> Activity:
Type out all the data below, word for word.

[Data extracted from a collection]
=== Begin Enclosure ===

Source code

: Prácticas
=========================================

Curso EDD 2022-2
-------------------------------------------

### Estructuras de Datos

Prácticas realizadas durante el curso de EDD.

=== End Enclosure ===

> Written answer:
Source code

: Prácticas
=========================================

Curso EDD 2022-2
-------------------------------------------

### Estructuras de Datos

Prácticas realizadas durante el curso de EDD.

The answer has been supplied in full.